Rob Oliver: Yeah, in some ways, this is way oversimplification in an analogy. But people sometimes view the doctor as the fairy godmother whose magic wand is the prescription pad where you go to the doctor and they write the prescription for the thing that’s just going to magically fix you. And what you’re talking about is changing that paradigm to it becoming not even just a mutual process of decision making, but empowering the patient to make better decisions. Is that a proper understanding of what you said?

Pat Croskerry: I think you said it a bit clearer.

Rob Oliver: No problem. What excites you about the future of health care?

Pat Croskerry: Well, I actually got excited yesterday by saying a paper in the literature it was on medical decision making, and it’s one of the few things that does excite me about medicine is this. When I first started on this journey about 20 years ago, there was virtually no awareness or insight in medicine into these issues. If you go back historically and look at the medical literature, you can see references to clinical decision making and so on now and again. But nobody kind of took it explicitly or seriously. This general assumption seems to have been made through medical training that if you put medical students through these curriculum that we devise through a process of osmosis or something else, they will acquire some sort of diagnostic acumen and some sort of skills in clinical decision making. But we don’t teach people explicitly how to do this. And there is a whole curriculum that you can use to actually help students in training in understanding what goes on when they’re actually making a decision. This is a hard science. This is a very well defined science. Now I’m excited because from there being very little about 20 years ago, there are a number of papers emerging now which talk about I did a review of medicine, the medical literature about five years ago, and virtually every discipline, from Pediatrics to surgery to psychiatry dermatology, all of them. They’ve all be all begun to publish their own papers in the impact of cognitive biases on medical decision making and started to open up their own literatures about this. So I think this is an exciting development, and I think it’s going to shape the way that medical practice is going to be done down the road.

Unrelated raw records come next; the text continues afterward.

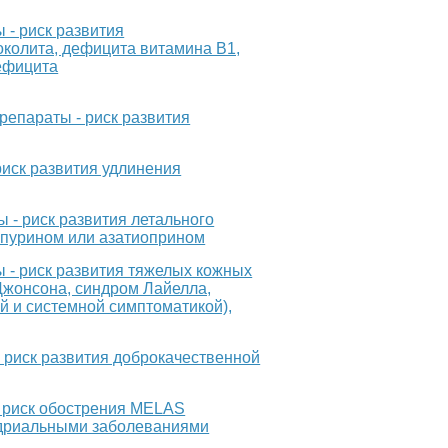
- риск развития
околита, дефицита витамина В1,
ефицита
епараты - риск развития
иск развития удлинения
- риск развития летального
опурином или азатиоприном
- риск развития тяжелых кожных
Джонсона, синдром Лайелла,
 и системной симптоматикой),
 риск развития доброкачественной
 риск обострения MELAS
ндриальными заболеваниями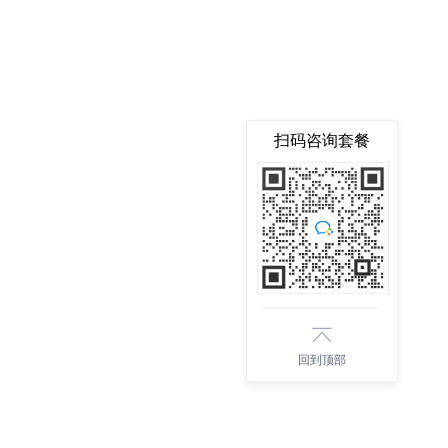
扫码咨询套餐
回到顶部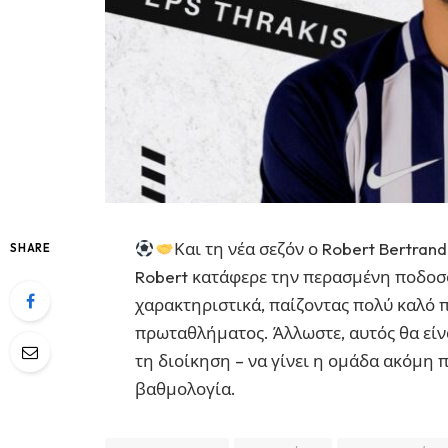
Και τη νέα σεζόν ο Robert Bertra
SHARE
Robert κατάφερε την περασμένη ποδοσφα
χαρακτηριστικά, παίζοντας πολύ καλό 
πρωταθλήματος. Άλλωστε, αυτός θα είναι
τη διοίκηση – να γίνει η ομάδα ακόμη 
βαθμολογία.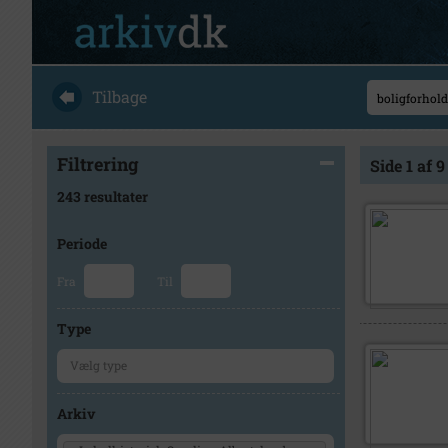
Tilbage
Filtrering
Side 1 af 9
243 resultater
Periode
Fra
Til
Type
Arkiv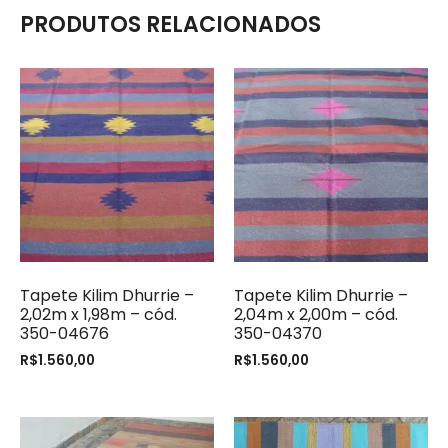
PRODUTOS RELACIONADOS
Tapete Kilim Dhurrie –
Tapete Kilim Dhurrie –
2,02m x 1,98m – cód.
2,04m x 2,00m – cód.
350-04676
350-04370
R$
1.560,00
R$
1.560,00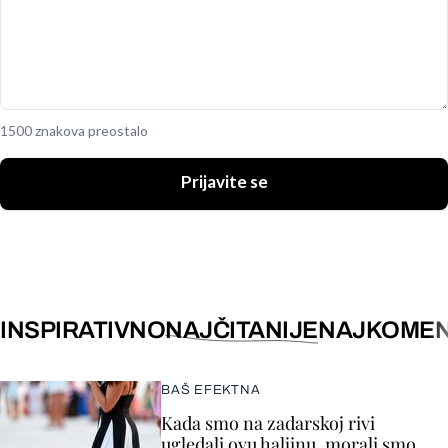
1500 znakova preostalo
Prijavite se
INSPIRATIVNO
NAJČITANIJE
NAJKOMEN
BAŠ EFEKTNA
Kada smo na zadarskoj rivi
ugledali ovu haljinu, morali smo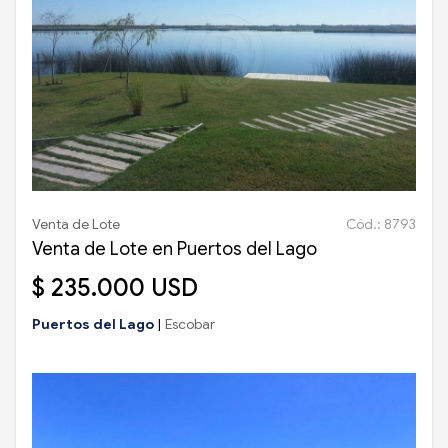
Venta de Lote
Cód.: 8793
Venta de Lote en Puertos del Lago
$ 235.000 USD
Puertos del Lago
|
Escobar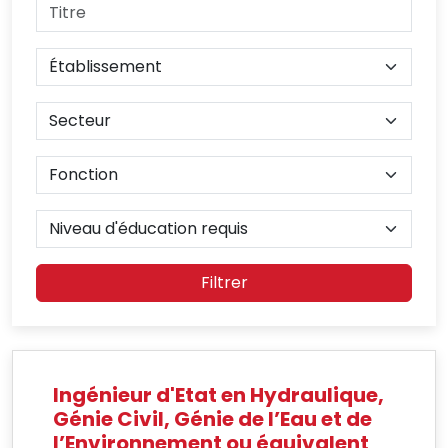
Filtrer
Ingénieur d'Etat en Hydraulique,
Génie Civil, Génie de l’Eau et de
l’Environnement ou équivalent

Rob Oliver: I understand. Thank you. What is one thing medical professionals can start doing today to improve the quality of healthcare?

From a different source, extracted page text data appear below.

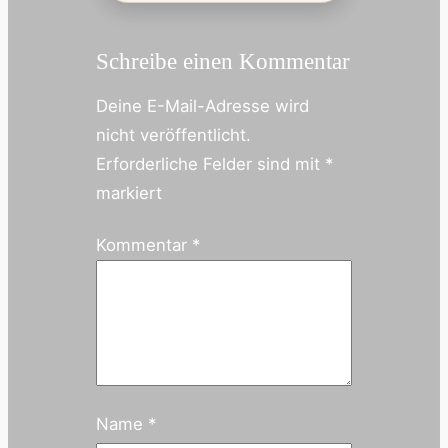
Schreibe einen Kommentar
Deine E-Mail-Adresse wird
nicht veröffentlicht.
Erforderliche Felder sind mit
*
markiert
Kommentar
*
Name
*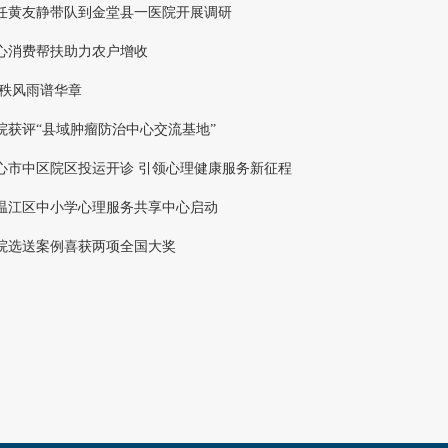
任黄友静带队到金堂县一医院开展调研
心消费帮扶助力农户增收
八秩风雨谱华章
院获评“县域肿瘤防治中心交流基地”
心市中区院区投运开诊 引领心理健康服务新征程
温江区中小学心理服务共享中心启动
院选送案例喜获两项全国大奖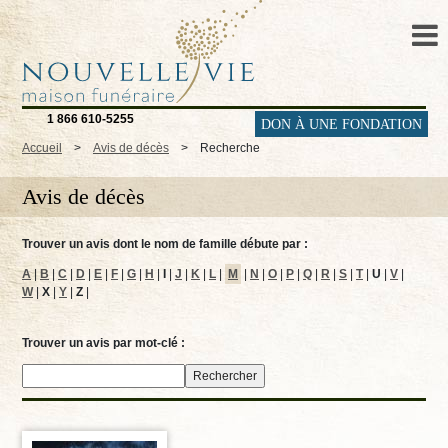
1 866 610-5255
DON À UNE FONDATION
Accueil
>
Avis de décès
>
Recherche
Avis de décès
Trouver un avis dont le nom de famille débute par :
A
|
B
|
C
|
D
|
E
|
F
|
G
|
H
|
I
|
J
|
K
|
L
|
M
|
N
|
O
|
P
|
Q
|
R
|
S
|
T
|
U
|
V
|
W
|
X
|
Y
|
Z
|
Trouver un avis par mot-clé :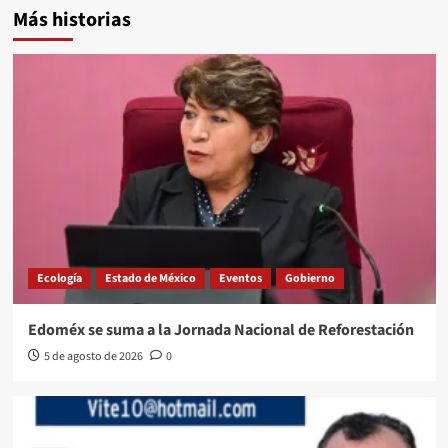
Más historias
Ecología
Estado de México
Eventos
Gobierno
Edoméx se suma a la Jornada Nacional de Reforestación
5 de agosto de 2026
0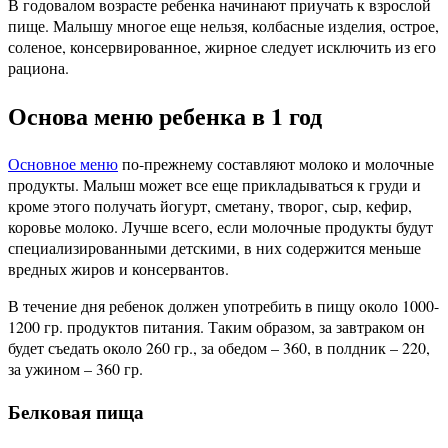
В годовалом возрасте ребенка начинают приучать к взрослой
пище. Малышу многое еще нельзя, колбасные изделия, острое,
соленое, консервированное, жирное следует исключить из его
рациона.
Основа меню ребенка в 1 год
Основное меню
по-прежнему составляют молоко и молочные
продукты. Малыш может все еще прикладываться к груди и
кроме этого получать йогурт, сметану, творог, сыр, кефир,
коровье молоко. Лучше всего, если молочные продукты будут
специализированными детскими, в них содержится меньше
вредных жиров и консервантов.
В течение дня ребенок должен употребить в пищу около 1000-
1200 гр. продуктов питания. Таким образом, за завтраком он
будет съедать около 260 гр., за обедом – 360, в полдник – 220,
за ужином – 360 гр.
Белковая пища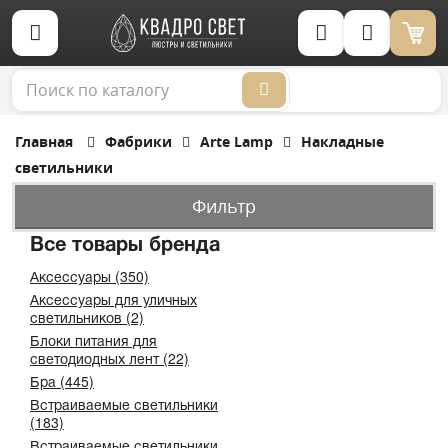
Корзина (0)
Главная
Фабрики
Arte Lamp
Накладные
светильники
Фильтр
Все товары бренда
Аксессуары (350)
Аксессуары для уличных
светильников (2)
Блоки питания для
светодиодных лент (22)
Бра (445)
Встраиваемые светильники
(183)
Встраиваемые светильники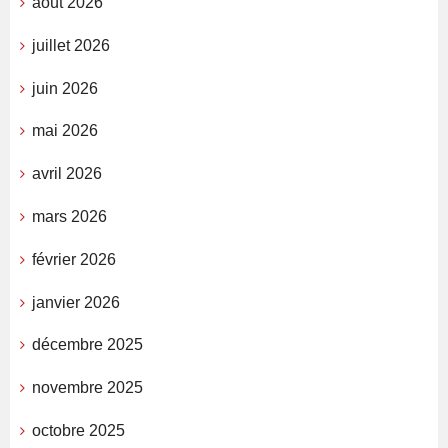
août 2026
juillet 2026
juin 2026
mai 2026
avril 2026
mars 2026
février 2026
janvier 2026
décembre 2025
novembre 2025
octobre 2025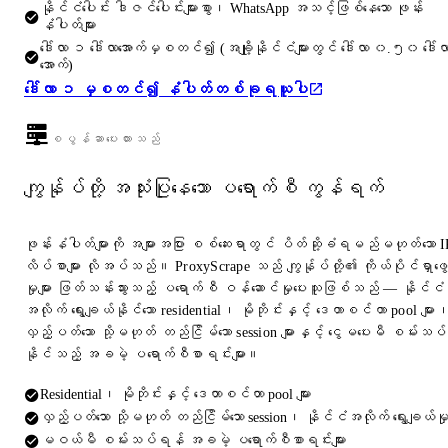
နိုင်ငံပေါင်း ဒါဇင်ပေါင်းများစွာ၊ WhatsApp အသင့်ဖြစ်နေသော ဖုန်း
နံပါတ်များ
ဒေါ်လာ ၁ ဒေါ်လာအောက်မှစတင်၍ (အချို့နိုင်ငံများတွင် ဒေါ်လာ ၀.၅၀ ဒေါ်လ
အောက်)
ဒေါ်လာ ၁ မှစတင်၍ နံပါတ်တစ်ခုရယူပါ
စပွန်ဆာပေးထားသည်
ကျွန်ုပ်တို့ အသုံးပြုနေသော ပရောက်စီ ကွန်ရက်
ဖုန်းနံပါတ်များကို အများအပြား စစ်ဆေးရာတွင် ပိတ်ဆို့ခံရမည်မဟုတ်သော I
လိပ်စာများ လိုအပ်သည်။ ProxyScrape သည် ကျွန်ုပ်တို့၏ ကိုယ်ပိုင်ရှာဖွေ
မှုများ ဖြတ်သန်းသွားသည့် ပရောက်စီ ဝန်ဆောင်မှုပေးသူဖြစ်သည် — နိုင်ငံ
အလိုက် ရွေးချယ်နိုင်သော residential၊ မိုဘိုင်းနှင့် ဒေတာစင်တာ pool များ
လှည့်ပတ်သော သို့မဟုတ် တည်ငြိမ်သော session များနှင့် ငွေမပေးမီ စမ်းသပ်
နိုင်သည့် အခမဲ့ ပရောက်စီစာရင်းများ။
Residential၊ မိုဘိုင်းနှင့် ဒေတာစင်တာ pool များ
လှည့်ပတ်သော သို့မဟုတ် တည်ငြိမ်သော session၊ နိုင်ငံအလိုက် ရွေးချယ်မှ
မဝယ်မီ စမ်းသပ်ရန် အခမဲ့ ပရောက်စီစာရင်းများ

Pat Croskerry: Well, I do think that the majority of physicians out there and probably the majority of listening to this podcast will not have had explicit training in decision making. I would say if I was embarking on a medical career, if I was at the beginning of it or whatever field I was in, I would start trying to get familiar with these concepts of how psychologists describe what we do when we’re thinking. And I’ve seen myself really as a sort of translator, as somebody who translates the psychological literature into the medical literature so that we can use the work that they’ve done. I think our capacity for becoming rational decision maker, a rational decision maker is probably the most important goal that we should have. And I don’t think all of us understand that. But there are now some very well written papers out there that are worth reading, as well as several books. And most importantly, if you’re in medical education, I think you have to make sure that this approach is covered in your curriculum. There is actually an ethical obligation to do this. And a number of schools have started going in that direction in the UK, in the States and in Canada. And just a few weeks ago, I was invited to do a talk in Brazil, a virtual talk in Brazil, and the name of the conference was the first Brazilian conference on clinical decision maker, and I was very gratified to see that. And they were very much influenced by the work that had been done in North America. But the field really is opening up. We all have an obligation to be familiar with the concepts that people are beginning to talk about.

Rob Oliver: Yeah. And if anyone who’s interested in learning more about this, I will put a link to your latest book in the show notes so that they can check that out. In the meantime, thank you so much for joining me. Pat Croskerry, I appreciate your perspective on healthcare.